>>>>
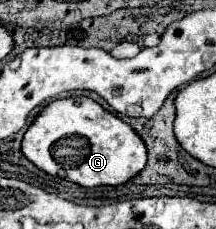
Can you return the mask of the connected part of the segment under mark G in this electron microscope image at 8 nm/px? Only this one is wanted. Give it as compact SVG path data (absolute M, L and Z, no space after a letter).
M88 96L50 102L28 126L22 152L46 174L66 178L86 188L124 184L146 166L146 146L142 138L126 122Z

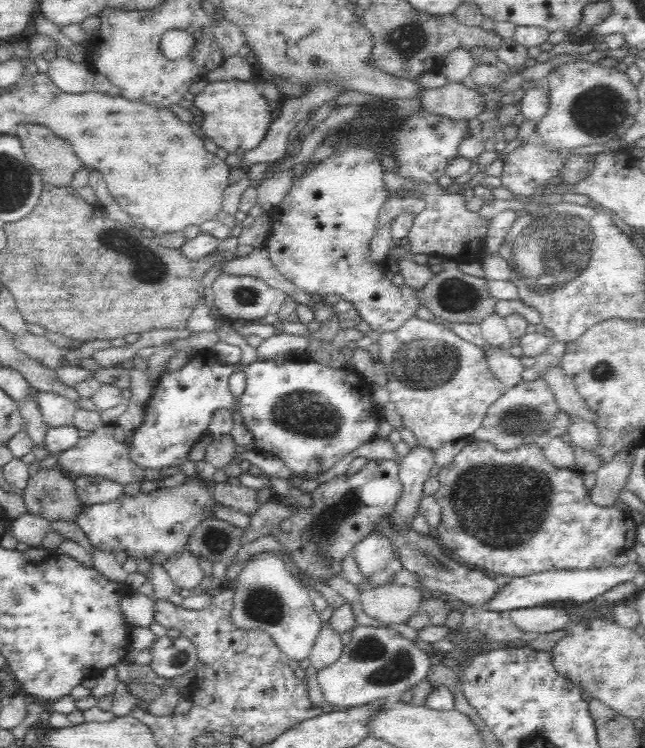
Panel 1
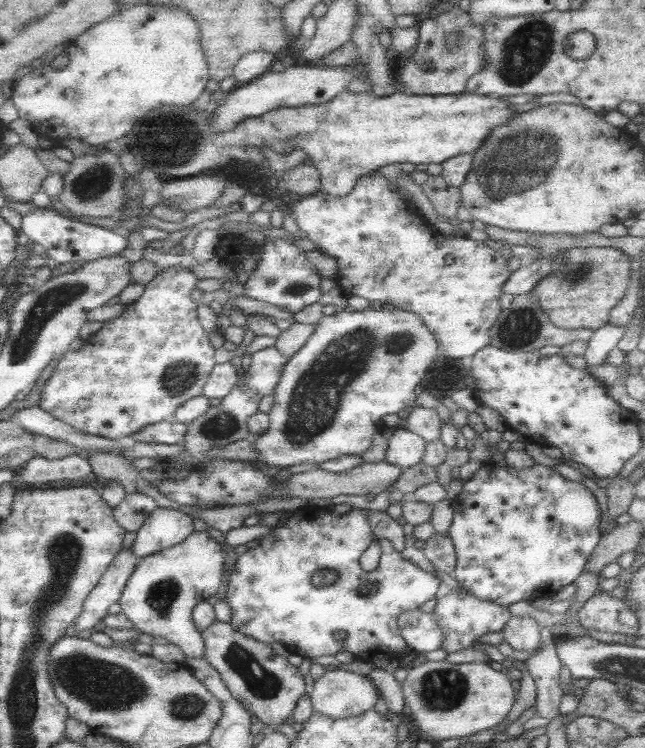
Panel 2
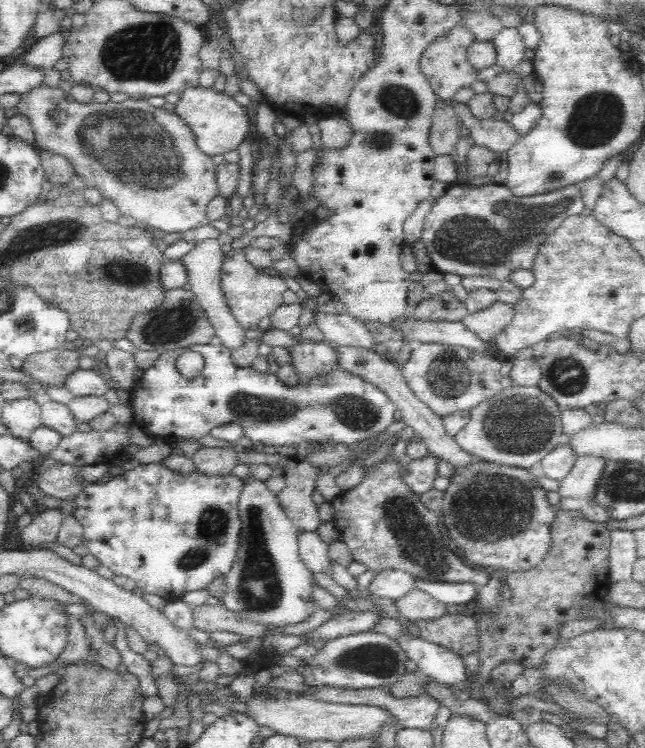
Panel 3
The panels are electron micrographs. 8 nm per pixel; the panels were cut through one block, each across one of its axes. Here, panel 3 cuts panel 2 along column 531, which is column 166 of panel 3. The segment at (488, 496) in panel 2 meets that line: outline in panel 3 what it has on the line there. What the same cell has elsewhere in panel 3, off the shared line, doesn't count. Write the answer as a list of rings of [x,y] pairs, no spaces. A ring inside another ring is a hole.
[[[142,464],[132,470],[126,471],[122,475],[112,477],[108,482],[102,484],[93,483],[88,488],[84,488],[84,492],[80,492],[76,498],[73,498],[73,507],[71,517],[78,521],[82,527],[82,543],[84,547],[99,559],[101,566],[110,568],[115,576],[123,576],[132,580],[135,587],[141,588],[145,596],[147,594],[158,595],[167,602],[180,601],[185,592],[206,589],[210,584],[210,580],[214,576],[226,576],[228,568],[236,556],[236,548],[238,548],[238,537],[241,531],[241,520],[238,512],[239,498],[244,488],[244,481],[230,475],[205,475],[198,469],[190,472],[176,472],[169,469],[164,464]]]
<<<<
Aim of the task -
Copy everything in the listing above exactly except the pictures.

Result of the exercise -
Can you return the mask of the connected part of the segment under mark G in this electron microscope image at 8 nm/px? Only this one is wanted. Give it as compact SVG path data (absolute M, L and Z, no space after a letter).
M88 96L50 102L28 126L22 152L46 174L66 178L86 188L124 184L146 166L146 146L142 138L126 122Z

Panel 1
Panel 2
Panel 3
The panels are electron micrographs. 8 nm per pixel; the panels were cut through one block, each across one of its axes. Here, panel 3 cuts panel 2 along column 531, which is column 166 of panel 3. The segment at (488, 496) in panel 2 meets that line: outline in panel 3 what it has on the line there. What the same cell has elsewhere in panel 3, off the shared line, doesn't count. Write the answer as a list of rings of [x,y] pairs, no spaces. A ring inside another ring is a hole.
[[[142,464],[132,470],[126,471],[122,475],[112,477],[108,482],[102,484],[93,483],[88,488],[84,488],[84,492],[80,492],[76,498],[73,498],[73,507],[71,517],[78,521],[82,527],[82,543],[84,547],[99,559],[101,566],[110,568],[115,576],[123,576],[132,580],[135,587],[141,588],[145,596],[147,594],[158,595],[167,602],[180,601],[185,592],[206,589],[210,584],[210,580],[214,576],[226,576],[228,568],[236,556],[236,548],[238,548],[238,537],[241,531],[241,520],[238,512],[239,498],[244,488],[244,481],[230,475],[205,475],[198,469],[190,472],[176,472],[169,469],[164,464]]]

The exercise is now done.